Cette thématique de diffusion d’innovations agricoles fait écho aux travaux pionniers dans le domaine sur la diffusion du maïs hybride (Ryan et Gross, 1943). Malgré la prise de conscience grandissante des problématiques écologiques et au vu de la triple contrainte qui s’applique au secteur, les PBB peinent à être diffusés. Force est de constater que le modèle dominant reste l’approche chimique. A quoi est liée l’intégration lente des méthodes de biocontrôle ?

L’intégration d’approches alternatives aux chimiques est en pratique compliquée notamment du fait de logiques propres aux deux classes de produits. Ces logiques s’expriment à différents niveaux : la nature du produit, les pratiques agriculturales, les législations et les marchés.

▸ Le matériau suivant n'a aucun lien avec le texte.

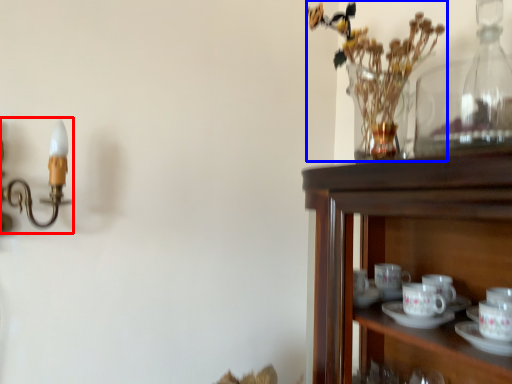
Question: Which point is closer to the camera, candle holder (highlighted by a red box) or floral arrangement (highlighted by a blue box)?

Choices:
 (A) candle holder
 (B) floral arrangement

Answer: (A)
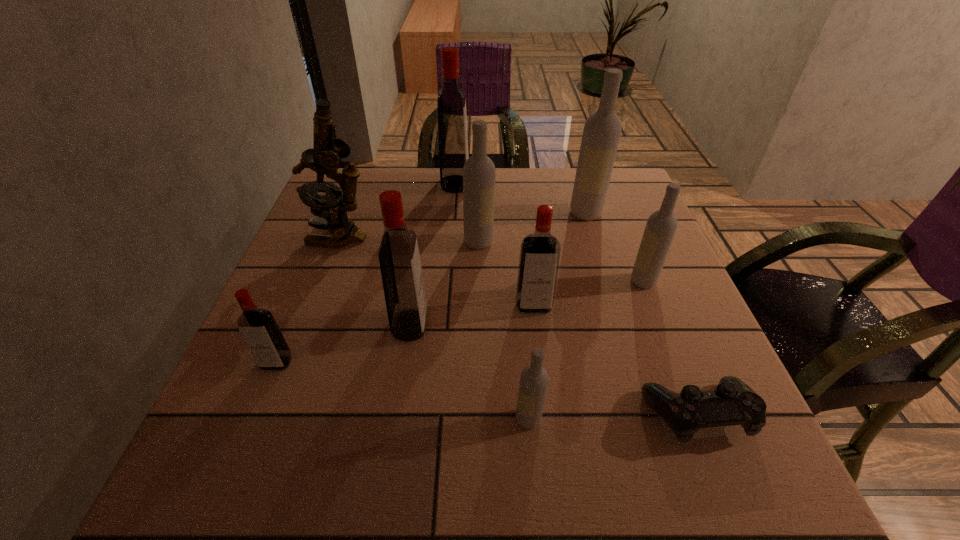
At what (x,y) coordinates should I click in order to perform the action: click on free spot between the farthest white vodka and the nearest white vodka. Please return your answer as a coordinate pair (x, y). The width and height of the screenshot is (960, 540). Looking at the image, I should click on [x=557, y=316].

Des verrous peuvent être repérés.

Concernant la nature des produits de protection des plantes, les produits de PBB diffèrent en de nombreux points des produits phytosanitaires chimiques. Ils sont développés à partir du vivant. Il peut s’agir de microorganismes (bactéries, champignons…), de macroorganismes (insectes, acariens…), ou de substances sécrétées par ces organismes. Ils sont plus sensibles aux conditions du milieu dans lequel ils sont exposés et se décomposent en éléments organiques, ce qui les rend potentiellement moins polluants pour l’air, les sols et les nappes phréatiques. Cet avantage en termes de pollution est une contrainte en termes de conservation et d’application.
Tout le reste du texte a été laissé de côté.